South Korean President Moon Jae-in held talks with Pompeo in Seoul after the top US diplomat met with Kim for more than three hours during a short trip to Pyongyang that was aimed at breaking a gridlock in their nuclear negotiations.

Pompeo said he and Kim discussed denuclearization steps to be taken by the North and the issue of US government monitoring of those actions, which Washington sees as vital, as well as the measures the United States would conduct in return, Moon’s office said.

Pompeo and Kim also agreed to form a working group “at an early date” to discuss the denuclearization process and the second summit, which Kim proposed to US President Donald Trump in a letter last month, according to Moon’s press secretary Yoon Young-chan.

“Secretary Pompeo said he and Chairman Kim concurred that they will hold the second US-North Korea summit as soon as possible,” Yoon said in a statement.

“The two sides also agreed to continue discussions to decide on the detailed timing and location of the second summit.”

While Seoul sounded upbeat, Pompeo struck a more cautious tone.

“As President Trump said, there are many steps along the way and we took one of them today,” Pompeo told Moon. “It was another step forward.
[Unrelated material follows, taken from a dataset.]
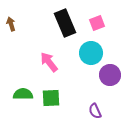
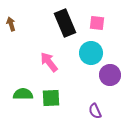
pink square: rotated 28 degrees clockwise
So this is, I think, a good outcome for all of us.”

Moon expressed hopes that Pompeo’s trip and the proposed second meeting between Kim and Trump would make “irreversible, decisive progress in terms of denuclearization as well as the peace process.”

Moon had his own third summit with Kim last month in Pyongyang, which was partly intended to help salvage the stumbling negotiations between Pyongyang and Washington, after Trump called off Pompeo’s planned visit to the North in late August citing lack of progress.

A US official who was part of Pompeo’s delegation said the trip was “better than the last time” but added: “It’s going to be a long haul.”

Kim pledged to work toward denuclearization during the Singapore summit, but Pyongyang’s actions have since fallen short of US demands for irreversible steps to give up its arsenal.

At his last meeting with Moon, he expressed willingness to allow outside observations of key missile facilities and, for the first time, to “permanently” scrap North Korea’s main nuclear complex in Yongbyon.

But the inter-Korean agreement again failed to stipulate any plans called for by the United States, such as to declare a list of its nuclear weapons, facilities and materials, or a concrete timeline for denuclearization.

Seoul is keen to keep the dialogue going, with Foreign Minister Kang Kyung-wha suggesting Washington delay securing the list, which she said would “take a lot of back and forth,” and agree to formally end the 1950-53 Korean War in return for a shutdown of Yongbyon.